Circa 1951 the USAF adopted the M5 Survival rifle, a bolt action gun with telescoping wire stock and quick detachable barrel. These had a 5 round detachable box magazine.
At about the same time, they also adopted the M6 Survival Gun which was .22 Hornet over .410. This was a folding design (hinged at the front of the frame, with a stamped sheet metal skeleton stock having a compartment along the top of the stock holding spare rounds. Thus the .22 Hornet probaby entered U.S. military use about 1951.

Hackley Woodin & Scranton Vol 3 would tell us precisely, so take my response as an interim answer until someone checks HWS details.

From HWS Vol. 3, pages 449-452

Initial tests conducted in 1951 with ammunition from Remington.

Initial procurements of standardized soft point ammunition were from Remington starting with Lot RA 5000 through lot RA 5022.

The M39 45 gr.
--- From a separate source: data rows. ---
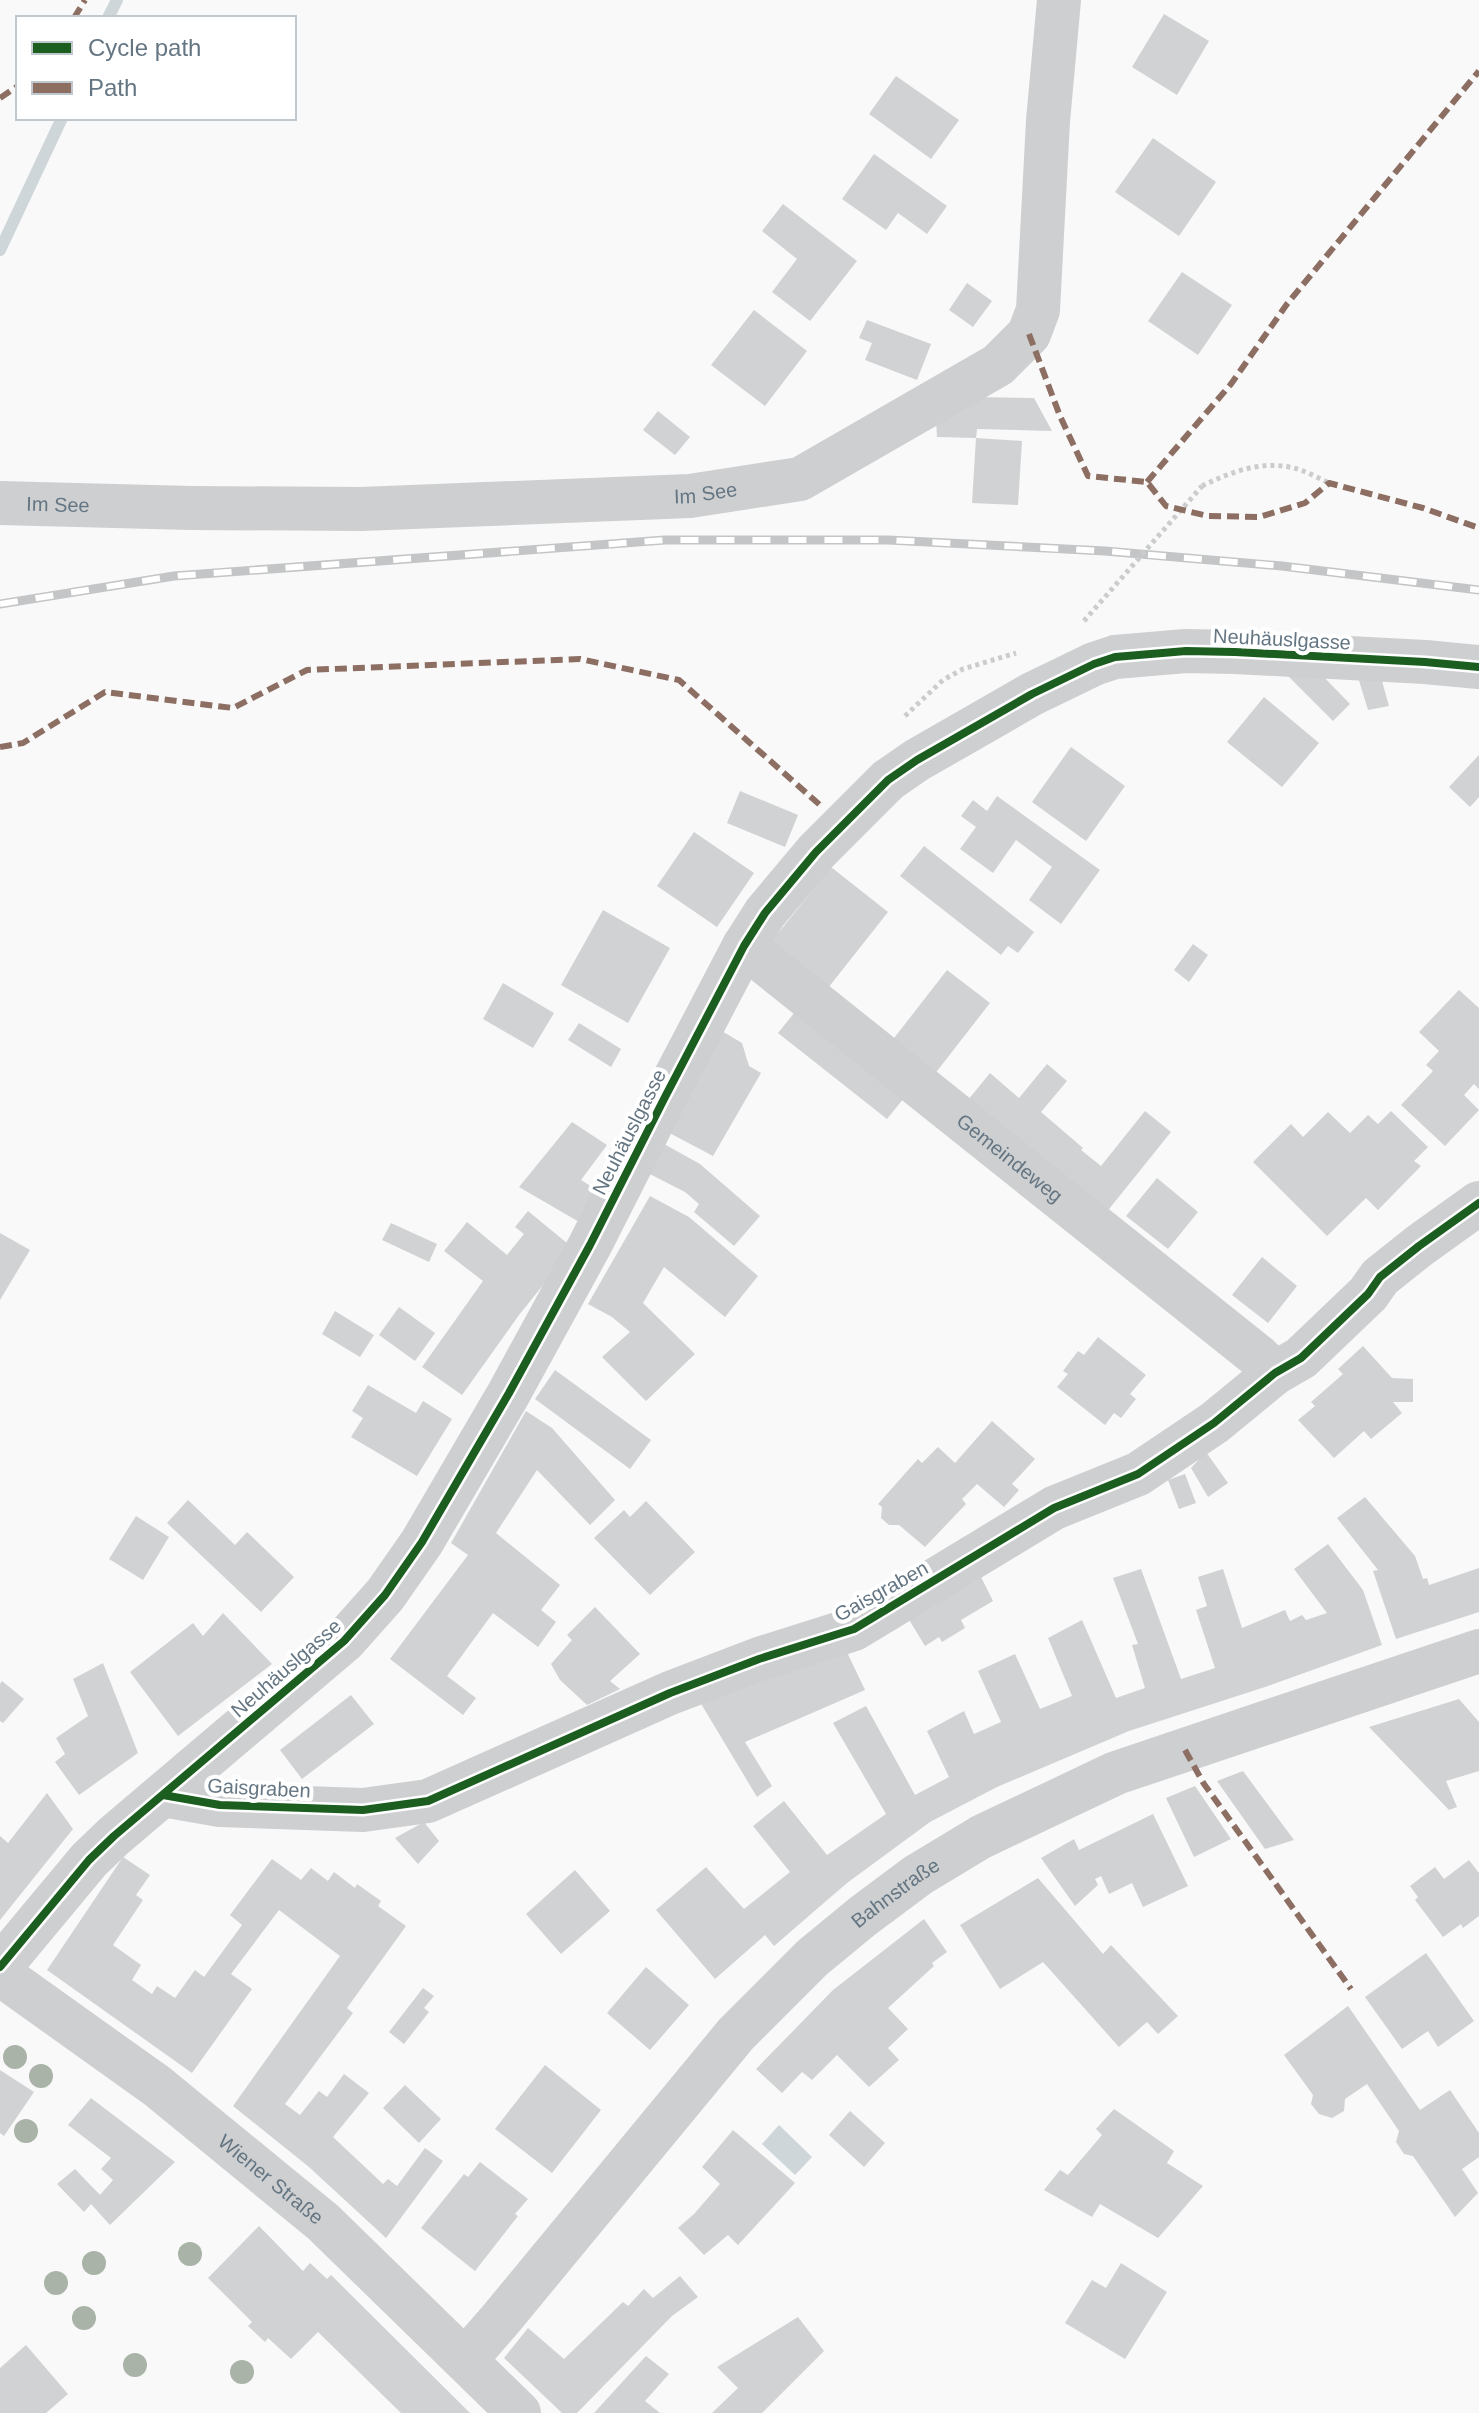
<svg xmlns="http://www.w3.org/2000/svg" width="1479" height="2413" viewBox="0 0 1479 2413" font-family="Helvetica,sans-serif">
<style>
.water{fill:#ced6d9}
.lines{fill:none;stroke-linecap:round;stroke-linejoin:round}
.stream{stroke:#ced6d9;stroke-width:12}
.building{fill:#d0d2d3}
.path{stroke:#cbcccd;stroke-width:5;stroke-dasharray:4 4;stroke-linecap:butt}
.minor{stroke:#cecfd0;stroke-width:44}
.rail-casing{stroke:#c3c5c6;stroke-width:9}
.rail{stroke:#fff;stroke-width:6;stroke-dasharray:18;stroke-linecap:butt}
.path-bridge{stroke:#cbcccd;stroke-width:5;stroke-dasharray:4 4;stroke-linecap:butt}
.quiet{stroke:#8d6e63;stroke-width:6;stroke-dasharray:12 6;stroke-linecap:butt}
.cycleway-casing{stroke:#fff;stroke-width:13}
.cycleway{stroke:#1b5e20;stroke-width:8}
.tree{fill:#a9b3a7}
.labels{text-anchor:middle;stroke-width:8;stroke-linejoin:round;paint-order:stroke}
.street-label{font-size:20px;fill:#657683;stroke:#fff}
</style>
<rect width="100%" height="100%" fill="#f9f9f9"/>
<path class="water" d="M779,2125L812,2157L795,2175L762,2144Z"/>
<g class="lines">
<path class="stream" d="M108,18L117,0
M0,250L62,118"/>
</g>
<path class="building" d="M1164,14L1209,41L1177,95L1132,67Z
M896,76L959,120L931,159L869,114Z
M1153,138L1216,182L1179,236L1115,192Z
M874,154L947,206L927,234L898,213L886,230L842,199Z
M783,204L857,261L810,321L772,292L797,259L762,231Z
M1182,272L1232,305L1198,355L1148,321Z
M967,283L992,301L973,327L949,310Z
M754,310L807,351L765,406L711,365Z
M867,320L931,344L917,380L865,360L872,343L859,338Z
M973,397L1034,398L1052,431L977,429L976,438L937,437L936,420Z
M658,411L690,437L675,455L643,430Z
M976,438L1022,441L1018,505L972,503Z
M1281,669L1318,671L1350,704L1333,721Z
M1357,674H1380L1389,706L1368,710Z
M1264,697L1319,743L1282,787L1227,742Z
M1071,747L1125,786L1086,841L1032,802Z
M1479,755V797L1470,807L1449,787Z
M740,791L798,815L785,847L727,823Z
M997,796L1100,870L1061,924L1029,900L1052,867L1016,840L993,873L960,849L976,827L961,816L973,800L987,811Z
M694,832L754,873L717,927L657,886Z
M924,846L1034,932L1018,953L1008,946L1001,955L900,876Z
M831,867L888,912L828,988L771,942Z
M603,910L670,948L628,1023L561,985Z
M1193,944L1208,955L1189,982L1174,970Z
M947,970L990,1003L934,1075L891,1042Z
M503,983L554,1013L533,1048L483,1019Z
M1459,990L1479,1008V1089L1474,1084L1464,1095L1479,1110L1445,1146L1401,1105L1433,1071L1426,1065L1439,1051L1419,1032Z
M799,1007L908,1093L887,1119L778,1033Z
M579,1023L621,1049L611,1067L568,1040Z
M720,1030L742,1043L749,1066L761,1073L713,1156L660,1128Z
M1047,1064L1067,1081L1041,1112L1083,1148L1081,1150L1101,1166L1145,1111L1171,1132L1105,1214L968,1100L990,1073L1019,1098Z
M1391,1111L1428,1147L1414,1161L1421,1166L1378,1210L1366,1198L1327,1236L1253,1162L1291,1124L1303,1137L1328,1112L1350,1133L1368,1115L1378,1124Z
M572,1122L607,1145L581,1180L605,1195L586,1226L519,1187Z
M655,1139L700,1164L760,1216L734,1246L694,1212L699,1204L685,1192L640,1169Z
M1157,1178L1198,1212L1168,1249L1126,1216Z
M650,1196L689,1217L758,1276L725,1317L664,1267L643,1303L695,1354L646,1401L602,1357L630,1332L612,1317L588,1304Z
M528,1211L573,1248L519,1315L462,1395L422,1367L483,1281L444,1251L467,1222L507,1255L524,1234L515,1227Z
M391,1223L437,1244L429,1262L382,1240Z
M0,1233L30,1250L0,1300Z
M1262,1257L1297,1286L1268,1323L1232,1295Z
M399,1307L435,1333L415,1361L379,1335Z
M335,1311L374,1335L360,1357L322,1334Z
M1098,1337L1146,1375L1130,1394L1136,1399L1121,1418L1114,1413L1105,1425L1057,1387L1068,1374L1063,1371L1078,1351L1084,1355Z
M1363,1346L1392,1378L1413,1379V1402H1393L1402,1413L1371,1439L1364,1431L1334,1458L1298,1420L1315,1406L1311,1402L1343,1374L1338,1369Z
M555,1370L651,1440L630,1469L535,1399Z
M368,1385L416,1413L423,1401L452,1419L417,1476L351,1437L363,1418L352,1411Z
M526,1411L552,1428L615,1500L590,1525L537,1470L496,1533L560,1585L541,1610L556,1622L538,1647L493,1613L447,1676L476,1698L463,1715L390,1659L468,1555L451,1543Z
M992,1421L1035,1459L1012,1484L1019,1490L1004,1507L977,1484L962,1499L966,1504L925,1547L899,1525H889L881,1518L882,1507L878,1504L918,1459L922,1463L938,1447L955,1463Z
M1206,1452L1228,1483L1208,1497L1191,1468Z
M1185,1474L1196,1503L1179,1509L1168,1480Z
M1365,1497L1415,1556L1423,1579L1427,1578L1429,1585L1479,1568V1612L1396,1639L1373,1571L1378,1570L1337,1518Z
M188,1500L235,1545L247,1532L294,1577L261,1612L167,1523Z
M646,1501L695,1552L650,1595L594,1538L624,1510L630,1517Z
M136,1516L169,1537L143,1580L109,1559Z
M1328,1544L1363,1590L1382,1645L1262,1688L1129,1731L997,1787L930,1822L847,1883L774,1946L765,1935L715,1979L656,1910L706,1867L744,1909L790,1872L753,1826L784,1801L827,1855L886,1814L833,1723L866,1706L915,1795L949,1777L927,1731L964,1711L974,1734L1001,1722L978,1671L1015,1654L1040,1709L1072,1696L1048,1638L1082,1620L1116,1698L1145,1688L1132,1645L1138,1644L1113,1578L1141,1569L1181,1679L1215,1668L1196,1610L1207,1606L1198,1577L1223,1569L1242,1628L1285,1610L1290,1621L1302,1615L1306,1620L1327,1613L1294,1569Z
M979,1573L993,1601L961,1620L965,1628L942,1642L939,1637L925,1646L908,1618Z
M595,1607L640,1654L610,1681L620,1689L587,1705L560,1680L551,1664L572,1640L567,1635Z
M223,1613L272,1664L178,1736L130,1672L193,1623L203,1636Z
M844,1646L865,1690L745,1742L772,1786L757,1797L697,1697Z
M103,1663L138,1753L79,1795L55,1762L65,1754L56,1738L88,1716L73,1679Z
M2,1681L24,1699L3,1723L0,1721V1684Z
M351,1695L374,1724L302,1779L280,1750Z
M1459,1699L1479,1722V1771L1446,1781L1457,1807L1449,1810L1369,1727Z
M1243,1771L1294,1840L1265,1849L1217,1781Z
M1195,1786L1231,1839L1194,1857L1166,1798Z
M47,1793L73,1829L0,1920V1836L8,1843Z
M1153,1814L1188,1886L1143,1907L1132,1883L1109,1894L1101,1876L1095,1879L1098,1885L1075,1906L1041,1858L1074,1839L1079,1850Z
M424,1822L439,1841L418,1864L395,1838Z
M123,1857L150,1875L136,1895L143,1900L113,1945L141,1965L132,1980L152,1994L157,1986L175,1998L195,1970L204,1977L242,1925L230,1915L272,1859L301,1880L311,1868L328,1881L334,1872L355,1888L357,1884L381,1901L378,1906L406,1926L347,2008L353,2013L285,2104L300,2115L319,2091L327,2097L344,2074L369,2093L333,2137L383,2184L388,2179L397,2186L425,2148L443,2161L386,2238L309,2167L233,2106L340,1956L279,1910L231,1974L252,1989L192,2073L47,1970Z
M1469,1860L1479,1873V1916L1463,1928L1461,1924L1443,1937L1415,1900L1418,1897L1410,1886L1435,1867L1444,1879Z
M575,1870L610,1911L561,1954L526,1914Z
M1038,1878L1103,1954L1111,1945L1178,2016L1158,2034L1147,2022L1119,2047L1043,1962L1000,1989L960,1925Z
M924,1919L947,1952L932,1963L934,1966L888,2008L908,2029L888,2048L899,2060L869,2087L837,2055L812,2080L802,2072L782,2093L756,2069L833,1990Z
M1426,1953L1474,2021L1438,2047L1428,2031L1402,2049L1365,1997Z
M646,1967L689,2005L650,2050L607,2013Z
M423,1988L434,1996L424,2008L429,2012L404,2044L389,2032Z
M1348,2006L1420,2110L1450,2090L1479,2133V2157L1462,2169L1478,2193L1455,2217L1413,2156L1404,2154L1396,2142L1399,2131L1367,2084L1345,2099L1344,2111L1332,2118L1319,2114L1311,2104L1313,2095L1284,2055Z
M545,2065L601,2110L552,2173L495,2129Z
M0,2070L34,2092L4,2136L0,2133Z
M405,2085L441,2119L419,2143L383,2108Z
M91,2098L175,2162L110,2225L91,2204L84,2212L57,2184L75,2169L100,2195L113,2180L101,2169L111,2158L68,2125Z
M1114,2109L1174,2151L1167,2163L1203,2186L1158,2238L1100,2204L1092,2217L1044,2190L1060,2170L1068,2175L1102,2135L1096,2129Z
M850,2111L885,2143L864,2167L829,2135Z
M733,2130L795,2183L738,2245L728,2235L704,2255L678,2228L694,2214L720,2184L702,2167Z
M480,2162L528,2199L515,2214L518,2216L475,2271L421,2228L464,2174L468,2177Z
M259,2226L303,2271L310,2263L327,2279L331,2275L470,2413H401L318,2332L291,2359L268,2338L265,2342L248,2326L252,2322L208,2278Z
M1121,2263L1167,2292L1125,2359L1065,2323L1092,2280L1106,2288Z
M680,2276L698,2297L672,2316L577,2413H562L504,2358L528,2328L564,2359L623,2302L628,2306L644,2289L653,2298Z
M798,2317L824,2351L762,2413H712L738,2388L717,2367Z
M26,2345L68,2394L46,2413H0V2368Z
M646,2356L669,2374L645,2401L660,2413H594Z"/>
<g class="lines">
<path class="path" d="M1202,486C1231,472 1261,460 1294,468C1306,471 1318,478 1329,483
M905,716L943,680L963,669L1016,653"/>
<g class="minor">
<path id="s1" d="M0,503L191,508L361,509L690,496L800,479L998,365L1029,334L1038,310L1048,121L1059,0"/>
<path id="s2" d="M744,946L1259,1357L1275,1373"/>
<path d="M163,1795L220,1805L363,1810L428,1801L670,1693L759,1659L854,1629L1054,1508L1138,1474L1214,1423L1275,1373L1301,1358L1368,1294L1380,1277L1419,1246L1479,1203"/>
<path d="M0,1967L89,1860L114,1836L344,1641L385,1595L422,1542L509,1393L590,1245L665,1097L744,946L765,913L816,852L888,780L917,760L1032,694L1094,664L1115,657L1186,651L1235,652L1425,662L1479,667"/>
<path id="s3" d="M0,1974L157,2086L323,2222L519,2413"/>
<path id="s4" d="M466,2359L500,2320L736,2034L812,1958L863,1916L918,1875L981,1837L1116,1773L1479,1651"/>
</g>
<defs>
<path id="rail" d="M0,604L174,576L665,540H888L1105,551L1282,566L1479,590"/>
</defs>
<use href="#rail" class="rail-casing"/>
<use href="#rail" class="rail"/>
<path class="path-bridge" d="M1084,621L1202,486"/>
<path class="quiet" d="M74,18L85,0
M0,98L18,86
M1029,334L1060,416L1088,476L1147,482L1166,506L1208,516L1259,517L1305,503L1329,483L1423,508L1479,528
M1147,482L1231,384L1287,304L1479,71
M0,747L23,743L105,692L233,708L307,670L580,659L679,680L820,805
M1185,1750L1204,1784L1351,1989"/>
<defs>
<path id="cycleway" d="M163,1795L220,1805L363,1810L428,1801L670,1693L759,1659L854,1629L1054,1508L1138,1474L1214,1423L1275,1373L1301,1358L1368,1294L1380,1277L1419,1246L1479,1203
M0,1967L89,1860L114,1836L344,1641L385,1595L422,1542L509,1393L590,1245L665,1097L744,946L765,913L816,852L888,780L917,760L1032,694L1094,664L1115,657L1186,651L1235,652L1425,662L1479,667"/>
</defs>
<use href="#cycleway" class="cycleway-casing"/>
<use href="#cycleway" class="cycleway"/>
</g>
<g class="tree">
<circle cx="15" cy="2057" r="12"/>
<circle cx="41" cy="2076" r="12"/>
<circle cx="26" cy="2131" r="12"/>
<circle cx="190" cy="2254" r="12"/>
<circle cx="94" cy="2263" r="12"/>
<circle cx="56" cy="2283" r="12"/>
<circle cx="84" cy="2318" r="12"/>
<circle cx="135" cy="2365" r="12"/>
<circle cx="242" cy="2372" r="12"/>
</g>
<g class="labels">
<g class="street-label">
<text dy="7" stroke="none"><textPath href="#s1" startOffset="706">Im See</textPath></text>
<text dy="7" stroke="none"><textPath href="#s1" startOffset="58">Im See</textPath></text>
<text transform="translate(1282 639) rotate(3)" y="7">Neuhäuslgasse</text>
<text transform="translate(629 1132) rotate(-63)" y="7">Neuhäuslgasse</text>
<text dy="7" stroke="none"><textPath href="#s2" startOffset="340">Gemeindeweg</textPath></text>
<text transform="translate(881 1591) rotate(-29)" y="7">Gaisgraben</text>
<text transform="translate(286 1668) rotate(-41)" y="7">Neuhäuslgasse</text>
<text transform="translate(259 1788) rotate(3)" y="7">Gaisgraben</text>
<text dy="7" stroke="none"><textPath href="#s4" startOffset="636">Bahnstraße</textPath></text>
<text dy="7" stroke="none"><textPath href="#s3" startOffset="340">Wiener Straße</textPath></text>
</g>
</g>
<rect x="16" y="16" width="280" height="104" fill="#ffffff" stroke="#c1c8cd" stroke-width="2"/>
<rect x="32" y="42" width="40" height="12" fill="#1b5e20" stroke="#c1c8cd" stroke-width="2"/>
<text x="88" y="56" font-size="24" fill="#657683">Cycle path</text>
<rect x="32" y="82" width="40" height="12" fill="#8d6e63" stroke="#c1c8cd" stroke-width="2"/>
<text x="88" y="96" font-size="24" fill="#657683">Path</text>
</svg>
FMJ was standardized in 1953 and started with Lot RA 5000 through 1954 with Lot RA 5035.

In 1953 work began on a new .22 Hornet cartridge with a FMJ having better accuracy and better stopping power for small game.

The new cartridge was designated the Cal. .22 Hornet Ball M65. Production began at Winchester in 1958 with Lot WCC 6000 through Lot WCC 6016 (1961)

Remington began production in 1959 with Lot RA 5000.

While some M65 rounds were packed in 50 round boxes, most were packed in 9 round survival kit packets.